COCHECTON CENTER - "It was unbelievable how many people have come to help," said John Gorzynski after Saturday's storm that destroyed many of his crops. He was not alone on Monday on the flats beside Ten Mile River. The organic farm owner had a lot of help from friends, relatives and the community.

At numerous spots on his fields volunteers could be seen bent over, replanting the crops or removing mud with a backhoe. "We're trying to put the plants back in the ground again," he said.

Gorzynski lost a greenhouse and a whole field of top-soil that washed down the river along with the plants they contained. He lost his entire lettuce crop. Two volunteers could be seen shoring up the tomato plants.

"I might be able to salvage some of them," Gorzynski said.

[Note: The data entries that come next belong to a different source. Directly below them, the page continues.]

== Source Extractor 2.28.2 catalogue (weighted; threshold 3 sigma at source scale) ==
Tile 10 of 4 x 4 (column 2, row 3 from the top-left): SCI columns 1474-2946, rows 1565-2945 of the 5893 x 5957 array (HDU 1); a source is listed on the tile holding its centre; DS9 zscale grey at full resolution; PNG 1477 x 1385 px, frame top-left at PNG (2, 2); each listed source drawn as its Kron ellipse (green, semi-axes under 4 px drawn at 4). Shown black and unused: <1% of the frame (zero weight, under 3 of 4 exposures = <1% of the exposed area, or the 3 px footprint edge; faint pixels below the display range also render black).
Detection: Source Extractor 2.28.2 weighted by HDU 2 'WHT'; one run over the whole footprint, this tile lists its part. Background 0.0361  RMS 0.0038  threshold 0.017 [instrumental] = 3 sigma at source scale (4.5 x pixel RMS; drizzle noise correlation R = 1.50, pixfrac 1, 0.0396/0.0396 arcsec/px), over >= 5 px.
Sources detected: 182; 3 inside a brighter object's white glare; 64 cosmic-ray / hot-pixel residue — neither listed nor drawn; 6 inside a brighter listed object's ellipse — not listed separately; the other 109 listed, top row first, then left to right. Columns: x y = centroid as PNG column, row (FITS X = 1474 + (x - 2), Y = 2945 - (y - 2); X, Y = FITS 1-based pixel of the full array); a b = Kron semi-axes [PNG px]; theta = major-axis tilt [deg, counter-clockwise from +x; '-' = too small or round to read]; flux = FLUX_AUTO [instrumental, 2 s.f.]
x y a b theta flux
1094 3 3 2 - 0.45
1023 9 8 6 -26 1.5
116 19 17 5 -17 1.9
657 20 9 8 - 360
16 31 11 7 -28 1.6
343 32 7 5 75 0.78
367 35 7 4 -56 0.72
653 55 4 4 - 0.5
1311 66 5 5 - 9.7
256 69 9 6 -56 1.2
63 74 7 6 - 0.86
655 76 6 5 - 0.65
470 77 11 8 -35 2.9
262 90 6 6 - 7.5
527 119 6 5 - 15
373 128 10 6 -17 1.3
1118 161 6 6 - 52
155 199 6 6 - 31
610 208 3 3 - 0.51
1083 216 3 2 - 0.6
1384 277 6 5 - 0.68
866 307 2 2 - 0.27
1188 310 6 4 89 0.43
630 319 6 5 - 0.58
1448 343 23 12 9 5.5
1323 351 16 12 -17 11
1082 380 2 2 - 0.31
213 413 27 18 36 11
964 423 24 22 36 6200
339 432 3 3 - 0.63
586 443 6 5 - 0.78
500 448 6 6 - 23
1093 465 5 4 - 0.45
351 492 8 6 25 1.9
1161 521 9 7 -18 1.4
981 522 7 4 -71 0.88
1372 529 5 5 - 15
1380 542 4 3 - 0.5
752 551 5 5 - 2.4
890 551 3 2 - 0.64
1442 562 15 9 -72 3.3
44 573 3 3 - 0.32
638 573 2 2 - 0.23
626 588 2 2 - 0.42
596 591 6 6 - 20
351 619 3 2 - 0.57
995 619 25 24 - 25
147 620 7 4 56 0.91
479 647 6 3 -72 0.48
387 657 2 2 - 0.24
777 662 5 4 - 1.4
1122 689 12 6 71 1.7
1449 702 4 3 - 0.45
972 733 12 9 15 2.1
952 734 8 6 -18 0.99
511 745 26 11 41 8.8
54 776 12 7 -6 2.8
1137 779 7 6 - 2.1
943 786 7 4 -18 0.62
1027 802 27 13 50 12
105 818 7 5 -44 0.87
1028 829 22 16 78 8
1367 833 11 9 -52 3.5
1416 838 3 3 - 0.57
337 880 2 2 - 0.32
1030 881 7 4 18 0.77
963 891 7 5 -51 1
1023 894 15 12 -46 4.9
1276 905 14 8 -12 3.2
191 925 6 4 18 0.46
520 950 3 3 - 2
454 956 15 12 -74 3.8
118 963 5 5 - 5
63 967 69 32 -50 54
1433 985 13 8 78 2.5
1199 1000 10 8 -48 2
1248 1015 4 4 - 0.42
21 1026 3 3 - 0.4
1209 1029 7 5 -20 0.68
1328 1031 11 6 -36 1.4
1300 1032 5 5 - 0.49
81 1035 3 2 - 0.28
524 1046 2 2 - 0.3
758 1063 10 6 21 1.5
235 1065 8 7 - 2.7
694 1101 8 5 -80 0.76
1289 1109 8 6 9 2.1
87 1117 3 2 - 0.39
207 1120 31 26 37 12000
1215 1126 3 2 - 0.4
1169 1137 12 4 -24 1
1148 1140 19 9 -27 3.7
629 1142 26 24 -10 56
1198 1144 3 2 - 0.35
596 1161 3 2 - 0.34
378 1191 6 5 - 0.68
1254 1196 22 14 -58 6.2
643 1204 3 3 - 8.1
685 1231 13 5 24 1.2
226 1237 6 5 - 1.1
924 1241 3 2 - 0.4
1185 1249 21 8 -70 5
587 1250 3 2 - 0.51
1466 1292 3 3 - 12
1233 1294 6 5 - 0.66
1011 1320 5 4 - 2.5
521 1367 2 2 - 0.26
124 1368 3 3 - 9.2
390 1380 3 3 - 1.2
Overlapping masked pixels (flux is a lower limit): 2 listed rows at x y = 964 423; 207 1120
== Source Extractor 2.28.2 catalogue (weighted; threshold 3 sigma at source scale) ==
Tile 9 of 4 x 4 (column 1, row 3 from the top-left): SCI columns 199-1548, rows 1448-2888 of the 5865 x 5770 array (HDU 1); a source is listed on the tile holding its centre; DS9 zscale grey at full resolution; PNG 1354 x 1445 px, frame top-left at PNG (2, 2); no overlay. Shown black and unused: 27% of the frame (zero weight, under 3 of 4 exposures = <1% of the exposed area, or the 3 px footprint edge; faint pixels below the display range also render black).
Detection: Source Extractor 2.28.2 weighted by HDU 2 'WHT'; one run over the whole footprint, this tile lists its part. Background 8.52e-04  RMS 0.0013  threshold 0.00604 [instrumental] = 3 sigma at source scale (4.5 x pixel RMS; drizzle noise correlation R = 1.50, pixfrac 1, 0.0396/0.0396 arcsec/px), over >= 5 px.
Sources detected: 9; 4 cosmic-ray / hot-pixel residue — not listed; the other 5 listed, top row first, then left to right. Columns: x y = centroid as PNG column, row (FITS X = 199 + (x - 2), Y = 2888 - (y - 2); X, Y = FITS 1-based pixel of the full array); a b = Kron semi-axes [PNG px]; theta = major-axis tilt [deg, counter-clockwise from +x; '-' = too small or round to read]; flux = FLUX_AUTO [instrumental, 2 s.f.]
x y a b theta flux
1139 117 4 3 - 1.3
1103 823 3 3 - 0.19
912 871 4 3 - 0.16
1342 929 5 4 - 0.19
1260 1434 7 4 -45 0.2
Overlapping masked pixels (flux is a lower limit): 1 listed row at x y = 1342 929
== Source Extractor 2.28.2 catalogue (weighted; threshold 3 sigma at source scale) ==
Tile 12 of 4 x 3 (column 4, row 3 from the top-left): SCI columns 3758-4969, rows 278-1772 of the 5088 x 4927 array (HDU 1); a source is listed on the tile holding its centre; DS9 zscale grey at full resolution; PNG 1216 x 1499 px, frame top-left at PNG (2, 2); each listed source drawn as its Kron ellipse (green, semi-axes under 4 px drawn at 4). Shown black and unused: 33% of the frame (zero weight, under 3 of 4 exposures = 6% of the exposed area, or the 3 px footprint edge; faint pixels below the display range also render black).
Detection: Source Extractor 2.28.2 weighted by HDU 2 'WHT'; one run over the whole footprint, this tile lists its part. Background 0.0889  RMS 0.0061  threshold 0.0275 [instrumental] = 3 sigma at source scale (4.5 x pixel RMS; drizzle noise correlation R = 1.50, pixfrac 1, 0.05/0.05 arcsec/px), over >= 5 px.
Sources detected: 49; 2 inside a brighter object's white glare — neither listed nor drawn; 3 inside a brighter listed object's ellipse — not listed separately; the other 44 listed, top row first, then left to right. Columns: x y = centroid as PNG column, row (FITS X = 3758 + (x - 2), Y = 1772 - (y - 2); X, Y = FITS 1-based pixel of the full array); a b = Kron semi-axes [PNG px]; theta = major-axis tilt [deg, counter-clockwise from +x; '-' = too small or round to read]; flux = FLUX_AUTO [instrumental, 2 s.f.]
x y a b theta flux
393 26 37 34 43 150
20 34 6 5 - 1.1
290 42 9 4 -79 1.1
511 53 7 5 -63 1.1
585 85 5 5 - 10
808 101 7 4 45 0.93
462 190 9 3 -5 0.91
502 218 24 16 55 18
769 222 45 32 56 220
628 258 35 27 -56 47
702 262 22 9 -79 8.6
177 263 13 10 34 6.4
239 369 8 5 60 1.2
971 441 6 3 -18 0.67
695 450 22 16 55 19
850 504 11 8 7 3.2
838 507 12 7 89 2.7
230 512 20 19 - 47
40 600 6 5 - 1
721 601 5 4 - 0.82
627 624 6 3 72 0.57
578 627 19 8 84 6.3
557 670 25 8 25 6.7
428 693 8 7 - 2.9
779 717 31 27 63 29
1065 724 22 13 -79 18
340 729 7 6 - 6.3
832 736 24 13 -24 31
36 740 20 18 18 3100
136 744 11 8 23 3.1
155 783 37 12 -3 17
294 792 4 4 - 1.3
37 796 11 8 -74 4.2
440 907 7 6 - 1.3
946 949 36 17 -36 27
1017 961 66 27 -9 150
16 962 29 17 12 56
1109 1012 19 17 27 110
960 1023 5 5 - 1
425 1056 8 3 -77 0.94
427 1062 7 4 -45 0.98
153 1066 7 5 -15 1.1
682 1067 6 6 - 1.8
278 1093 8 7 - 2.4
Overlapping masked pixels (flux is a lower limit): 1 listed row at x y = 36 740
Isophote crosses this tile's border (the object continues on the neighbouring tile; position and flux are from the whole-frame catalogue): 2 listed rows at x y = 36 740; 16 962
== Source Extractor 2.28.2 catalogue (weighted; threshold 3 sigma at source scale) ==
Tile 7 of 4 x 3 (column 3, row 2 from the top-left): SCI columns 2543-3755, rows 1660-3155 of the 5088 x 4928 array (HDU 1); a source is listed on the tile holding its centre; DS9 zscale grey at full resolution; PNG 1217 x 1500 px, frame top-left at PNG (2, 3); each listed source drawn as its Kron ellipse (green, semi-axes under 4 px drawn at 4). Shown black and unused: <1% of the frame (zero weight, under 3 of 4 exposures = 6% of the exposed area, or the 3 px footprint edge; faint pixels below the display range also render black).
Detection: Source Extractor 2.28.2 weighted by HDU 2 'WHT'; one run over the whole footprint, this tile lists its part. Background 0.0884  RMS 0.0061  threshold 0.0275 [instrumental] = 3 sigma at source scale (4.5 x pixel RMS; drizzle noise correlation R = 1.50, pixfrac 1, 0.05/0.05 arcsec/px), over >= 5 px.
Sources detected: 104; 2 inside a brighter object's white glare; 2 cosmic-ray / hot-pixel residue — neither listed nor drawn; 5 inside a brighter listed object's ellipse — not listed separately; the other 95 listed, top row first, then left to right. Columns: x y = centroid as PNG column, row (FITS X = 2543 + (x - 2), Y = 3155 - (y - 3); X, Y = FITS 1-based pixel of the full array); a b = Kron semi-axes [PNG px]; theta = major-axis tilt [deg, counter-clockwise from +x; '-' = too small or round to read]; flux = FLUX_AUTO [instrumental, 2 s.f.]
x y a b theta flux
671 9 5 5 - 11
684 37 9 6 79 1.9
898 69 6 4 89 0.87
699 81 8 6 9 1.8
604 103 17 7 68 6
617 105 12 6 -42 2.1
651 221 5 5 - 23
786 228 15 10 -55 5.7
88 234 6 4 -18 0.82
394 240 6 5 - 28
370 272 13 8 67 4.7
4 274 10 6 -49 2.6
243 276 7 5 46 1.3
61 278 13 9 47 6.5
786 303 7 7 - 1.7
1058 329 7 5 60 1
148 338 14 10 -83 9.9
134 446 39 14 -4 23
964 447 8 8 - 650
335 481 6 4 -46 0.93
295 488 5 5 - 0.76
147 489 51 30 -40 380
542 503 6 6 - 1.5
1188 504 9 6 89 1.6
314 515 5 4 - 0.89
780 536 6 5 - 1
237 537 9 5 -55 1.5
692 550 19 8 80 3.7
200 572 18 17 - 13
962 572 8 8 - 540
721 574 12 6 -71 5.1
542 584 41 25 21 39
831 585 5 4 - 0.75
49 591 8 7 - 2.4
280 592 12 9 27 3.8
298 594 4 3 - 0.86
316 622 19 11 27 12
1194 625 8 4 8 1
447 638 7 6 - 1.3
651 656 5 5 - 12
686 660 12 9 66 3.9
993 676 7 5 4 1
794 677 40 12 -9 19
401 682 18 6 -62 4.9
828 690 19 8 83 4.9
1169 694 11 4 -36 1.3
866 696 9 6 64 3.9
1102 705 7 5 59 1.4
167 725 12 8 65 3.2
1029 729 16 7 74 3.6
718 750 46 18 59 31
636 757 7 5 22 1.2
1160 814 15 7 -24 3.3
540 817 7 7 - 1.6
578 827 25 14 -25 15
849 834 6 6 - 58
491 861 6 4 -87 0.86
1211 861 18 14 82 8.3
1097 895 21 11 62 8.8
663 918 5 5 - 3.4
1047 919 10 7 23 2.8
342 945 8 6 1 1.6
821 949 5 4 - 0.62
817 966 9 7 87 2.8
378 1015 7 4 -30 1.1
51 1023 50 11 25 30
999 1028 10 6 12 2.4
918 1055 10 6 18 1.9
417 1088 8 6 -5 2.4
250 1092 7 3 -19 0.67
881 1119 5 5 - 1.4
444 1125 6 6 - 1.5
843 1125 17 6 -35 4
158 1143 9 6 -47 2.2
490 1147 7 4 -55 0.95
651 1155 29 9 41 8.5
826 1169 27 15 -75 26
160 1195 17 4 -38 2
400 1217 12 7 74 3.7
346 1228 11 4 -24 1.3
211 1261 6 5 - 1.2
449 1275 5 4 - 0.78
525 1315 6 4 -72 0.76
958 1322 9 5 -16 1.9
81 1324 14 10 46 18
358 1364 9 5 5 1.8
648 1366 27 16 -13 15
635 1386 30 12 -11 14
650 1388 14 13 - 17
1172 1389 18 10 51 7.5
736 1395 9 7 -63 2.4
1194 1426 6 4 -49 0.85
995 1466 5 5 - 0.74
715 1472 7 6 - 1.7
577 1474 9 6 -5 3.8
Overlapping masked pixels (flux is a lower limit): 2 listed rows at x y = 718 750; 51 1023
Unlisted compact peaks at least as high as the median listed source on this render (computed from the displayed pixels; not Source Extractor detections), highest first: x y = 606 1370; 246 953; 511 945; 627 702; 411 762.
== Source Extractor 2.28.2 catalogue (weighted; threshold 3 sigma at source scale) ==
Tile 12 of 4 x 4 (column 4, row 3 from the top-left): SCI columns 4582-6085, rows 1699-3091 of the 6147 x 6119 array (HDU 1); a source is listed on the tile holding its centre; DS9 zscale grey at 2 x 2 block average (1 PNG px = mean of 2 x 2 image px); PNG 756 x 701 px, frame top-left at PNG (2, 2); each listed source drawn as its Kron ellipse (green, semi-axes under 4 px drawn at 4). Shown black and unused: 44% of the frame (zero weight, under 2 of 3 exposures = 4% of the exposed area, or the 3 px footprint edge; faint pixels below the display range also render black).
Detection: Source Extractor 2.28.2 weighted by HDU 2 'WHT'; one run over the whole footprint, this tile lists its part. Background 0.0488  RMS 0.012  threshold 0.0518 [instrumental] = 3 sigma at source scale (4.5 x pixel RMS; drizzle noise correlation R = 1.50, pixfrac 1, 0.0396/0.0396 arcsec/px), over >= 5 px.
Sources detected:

In the fields were organic farmer Wes Gillingham and his two apprentices. "Neal Fitzgerald (organic farmer) was here with his apprentice working all day yesterday," Gorzynski said. The volunteers were joined by two of his wife's fellow teachers from the Narrowsburg School and other farmer friends.

"John got hit pretty hard and we''re here to do whatever we can," Gillingham said.

"Glenn Swendsen brought some machinery over even though he can't do any physical work now," said Gorzynski. "It's amazing the help I'm getting."

Fosterdale Equipment came with several pieces of equipment, he said.

John's mother, Dorothy Gorzynski, said that at the height of the flooding, the swollen stream surged over and around the county road bridge bordering the fields. "The (banked pavement) looked like a dam with water rushing over the top," she said.

The entire length of the farm was under water for 12 hours on Saturday. "This is the limit in which a plant can survive under water," said Gorzynski.

"We just may be able to survive this," he said.